> _PROBLEM TO SOLVE_
Every record below should be printed exactly, except for the pictures.

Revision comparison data
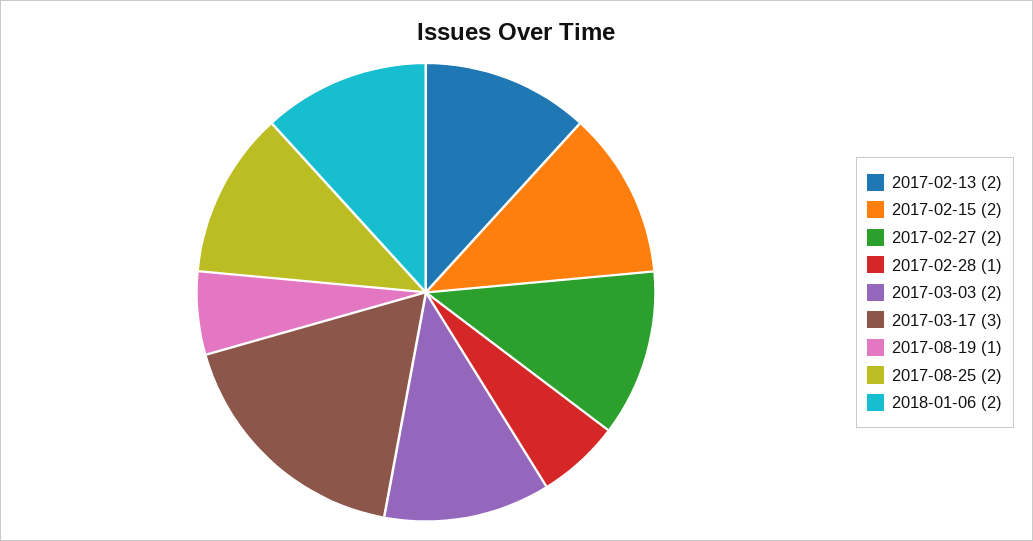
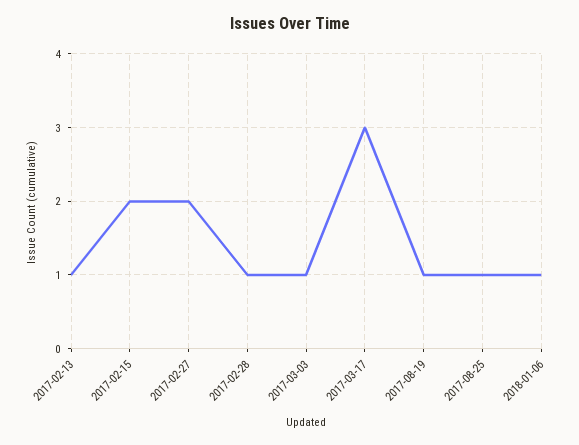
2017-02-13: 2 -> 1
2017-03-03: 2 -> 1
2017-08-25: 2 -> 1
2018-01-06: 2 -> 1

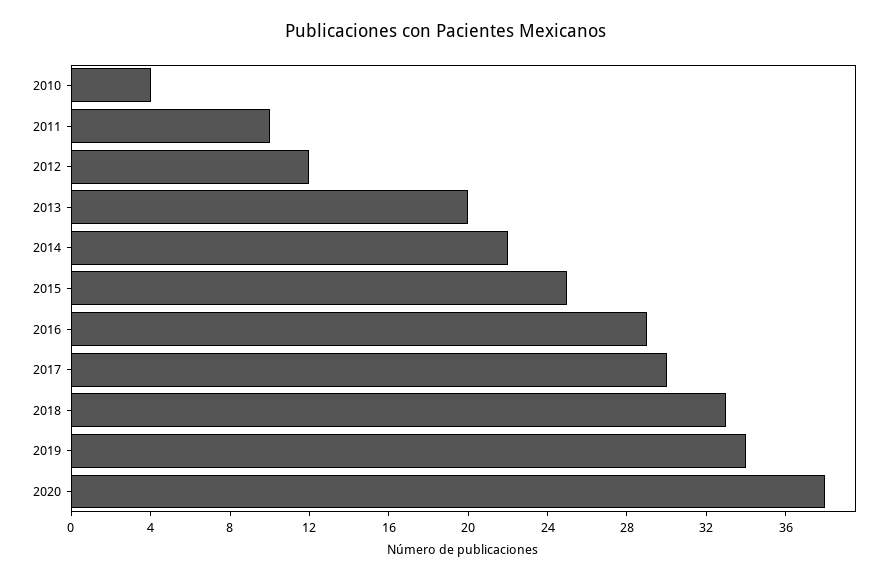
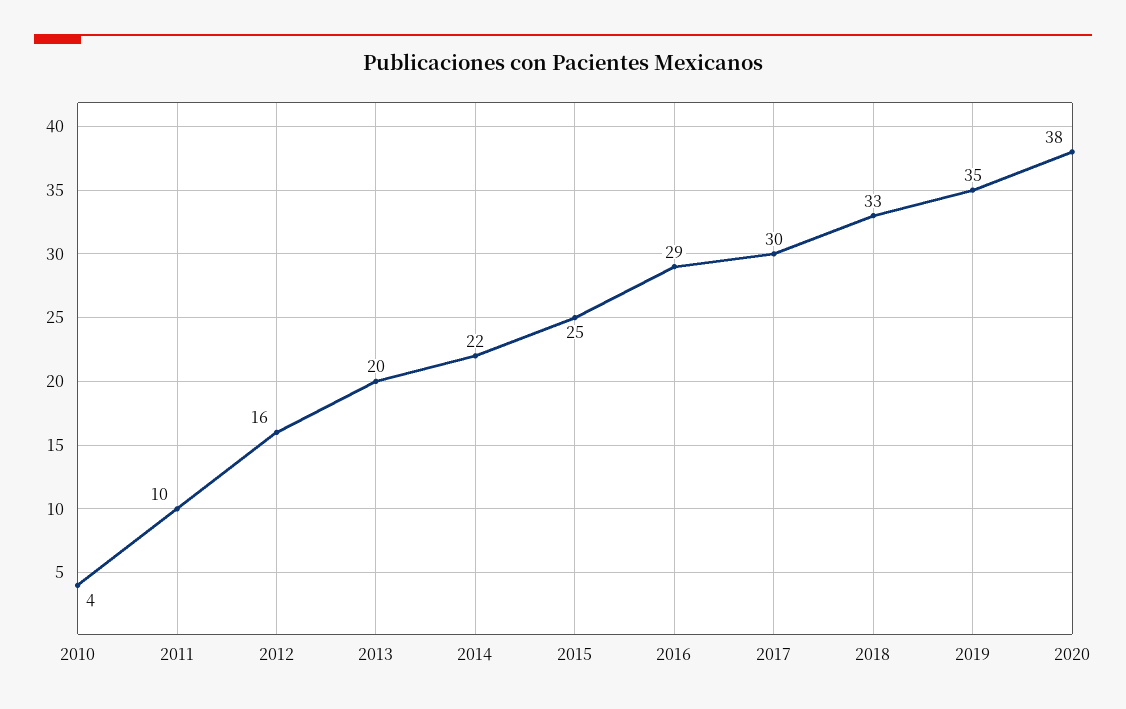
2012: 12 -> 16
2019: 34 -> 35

> _ANSWER FOR THIS EXERCISE_
2017-02-13: 2 -> 1
2017-03-03: 2 -> 1
2017-08-25: 2 -> 1
2018-01-06: 2 -> 1

2012: 12 -> 16
2019: 34 -> 35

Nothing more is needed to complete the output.